As of 3am on Wednesday, six severe flood warnings are in place in England – signifying there is a danger to life.

There are no longer any severe warnings in Wales – but five areas are being told that flooding is expected and immediate action is required.

Levels on the Rivers Wye and Severn are expected to remain especially high into the weekend after both broke records this week.

There are fears the Severn could break through flood barriers, threatening homes and properties in the Midlands.

The Environment Agency’s executive director of flood and coastal risk management, John Curtin, said: “We expect further disruptive weather into Wednesday and Thursday, bringing a significant flood risk to the West Midlands, and there are flood warnings in place across much of England.”

The yellow warnings for rain – which means there could be damage to homes and travel disruption – are also in place in parts of England and Wales until Saturday.

This includes northern and southern parts of Wales, as well as parts of Lancashire, on Wednesday and Thursday.

Later in the week, the warnings cover parts of Yorkshire.

In some areas, the water levels are continuing to rise
In some areas, the water levels are continuing to rise

West Mercia Police says around 384 properties have been “significantly impacted by the floods” across Worcestershire, Herefordshire and Shropshire.

Five people have died during the storm, including a woman who was swept away by floodwater near Tenbury in Worcestershire.
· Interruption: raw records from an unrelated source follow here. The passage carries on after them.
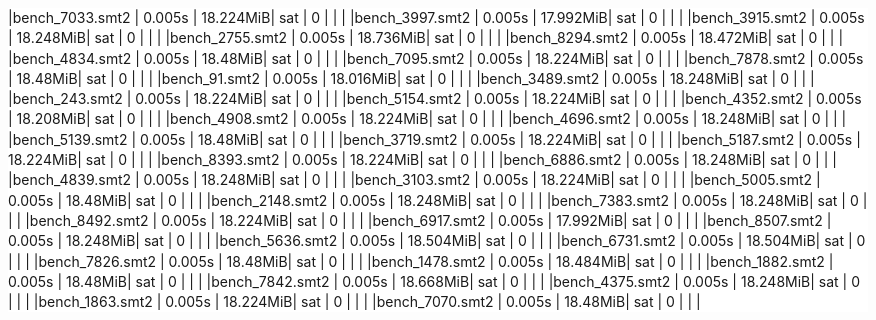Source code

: |bench_7033.smt2                                              |    0.005s | 18.224MiB| sat | 0 |  |  |
|bench_3997.smt2                                              |    0.005s | 17.992MiB| sat | 0 |  |  |
|bench_3915.smt2                                              |    0.005s | 18.248MiB| sat | 0 |  |  |
|bench_2755.smt2                                              |    0.005s | 18.736MiB| sat | 0 |  |  |
|bench_8294.smt2                                              |    0.005s | 18.472MiB| sat | 0 |  |  |
|bench_4834.smt2                                              |    0.005s | 18.48MiB| sat | 0 |  |  |
|bench_7095.smt2                                              |    0.005s | 18.224MiB| sat | 0 |  |  |
|bench_7878.smt2                                              |    0.005s | 18.48MiB| sat | 0 |  |  |
|bench_91.smt2                                                |    0.005s | 18.016MiB| sat | 0 |  |  |
|bench_3489.smt2                                              |    0.005s | 18.248MiB| sat | 0 |  |  |
|bench_243.smt2                                               |    0.005s | 18.224MiB| sat | 0 |  |  |
|bench_5154.smt2                                              |    0.005s | 18.224MiB| sat | 0 |  |  |
|bench_4352.smt2                                              |    0.005s | 18.208MiB| sat | 0 |  |  |
|bench_4908.smt2                                              |    0.005s | 18.224MiB| sat | 0 |  |  |
|bench_4696.smt2                                              |    0.005s | 18.248MiB| sat | 0 |  |  |
|bench_5139.smt2                                              |    0.005s | 18.48MiB| sat | 0 |  |  |
|bench_3719.smt2                                              |    0.005s | 18.224MiB| sat | 0 |  |  |
|bench_5187.smt2                                              |    0.005s | 18.224MiB| sat | 0 |  |  |
|bench_8393.smt2                                              |    0.005s | 18.224MiB| sat | 0 |  |  |
|bench_6886.smt2                                              |    0.005s | 18.248MiB| sat | 0 |  |  |
|bench_4839.smt2                                              |    0.005s | 18.248MiB| sat | 0 |  |  |
|bench_3103.smt2                                              |    0.005s | 18.224MiB| sat | 0 |  |  |
|bench_5005.smt2                                              |    0.005s | 18.48MiB| sat | 0 |  |  |
|bench_2148.smt2                                              |    0.005s | 18.248MiB| sat | 0 |  |  |
|bench_7383.smt2                                              |    0.005s | 18.248MiB| sat | 0 |  |  |
|bench_8492.smt2                                              |    0.005s | 18.224MiB| sat | 0 |  |  |
|bench_6917.smt2                                              |    0.005s | 17.992MiB| sat | 0 |  |  |
|bench_8507.smt2                                              |    0.005s | 18.248MiB| sat | 0 |  |  |
|bench_5636.smt2                                              |    0.005s | 18.504MiB| sat | 0 |  |  |
|bench_6731.smt2                                              |    0.005s | 18.504MiB| sat | 0 |  |  |
|bench_7826.smt2                                              |    0.005s | 18.48MiB| sat | 0 |  |  |
|bench_1478.smt2                                              |    0.005s | 18.484MiB| sat | 0 |  |  |
|bench_1882.smt2                                              |    0.005s | 18.48MiB| sat | 0 |  |  |
|bench_7842.smt2                                              |    0.005s | 18.668MiB| sat | 0 |  |  |
|bench_4375.smt2                                              |    0.005s | 18.248MiB| sat | 0 |  |  |
|bench_1863.smt2                                              |    0.005s | 18.224MiB| sat | 0 |  |  |
|bench_7070.smt2                                              |    0.005s | 18.48MiB| sat | 0 |  |  |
Mountain rescue teams in Monmouth, Wales, rescued an elderly man from his home on a flooded road by breaking down his back door with a sledgehammer and moving him to safety on a raft.

Meanwhile, neighbours used canoes to reach their local Lidl supermarket.

Welsh Water also asked people in the town to reduce their drinking water usage after a treatment works flooded.

An elderly man is rescued from his home in Monmouth
An elderly man is rescued from his home in Monmouth

In Hereford and Worcestershire, residents have been urged to remain “vigilant”.

The area’s EA manager, David Throup, said: “There may be some short-term drops in levels but they may well rise again. We’re certainly not out of the woods yet, there is quite a long way to go with this flood.”

The government has now pledged to give affected homeowners up to £500 of relief.

The communities department has also pledged those hit severely by the rising water levels will not have to pay any council tax or business rates for at least three months.

A woman is rescued from floodwaters in Whitchurch, Herefordshire
A woman is rescued from floodwaters in Whitchurch, Herefordshire

Communities Secretary Robert Jenrick said: “Storms Dennis and Ciara have severely impacted a large number of households and businesses – and I recognise how destabilising this can be.

“This extra support, including new funding, will help people in the worst-hit areas to recover and get back on their feet as soon as possible.”

Shadow environment secretary Luke Pollard has said the move “smacks of being a desperate PR exercise” after the government defied calls to convene its emergency response committee – known as COBRA – over the flooding.

“You can’t build flood barriers with government press releases and a decade of cuts to flood defence budgets can’t be undone by hurried announcements,” Mr Pollard said.